The title of this piece is not intended to be tendentious. I don’t mean to suggest that to be able to write imaginatively it is necessary, or even desirable, to start out in a trade which bears no relation to literature. I am telling you simply that this was what destiny had in store for me. That is: how I became a writer without having chosen to, and without having consciously prepared myself for it.
I studied to become a chemist, and worked as one for thirty years, before, during and after the war; but I turned, unexpectedly, into a writer because during the war I was sent to a German extermination camp. It would be cynical to say that this was a piece of luck. It is the kind of fortune one shouldn’t wish on even one’s worst enemy. But, with hindsight, it provided me with an extraordinary experience, a rare observatory on human behaviour, and an enormous reservoir of ‘raw material’. In short: a paradoxically great store of riches.
During my year in Auschwitz I collected such a mass of things that pressed on me to be told that, after returning home, I felt almost obliged to write them down.
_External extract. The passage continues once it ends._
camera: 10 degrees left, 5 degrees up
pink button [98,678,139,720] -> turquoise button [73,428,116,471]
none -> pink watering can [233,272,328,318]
My first book, If This is a Man, is a concentration camp story; its history is long and strange. I had been driven, almost forced, to write during the actual days of my imprisonment. I scribbled hurried notes with a stump of a pencil on shreds of cement sacks. I knew very well that all this was useless, for it was practically impossible to preserve these fragmentary records. Indeed, it was madly dangerous, because the Germans were extremely watchful for any signs that news was being smuggled out. They were only too aware of the deadly import of the massacre going on daily in Auschwitz and elsewhere. The mere act of writing was considered suspect; if the written matter referred in any way to what happened in the camp, the punishment was a public hanging.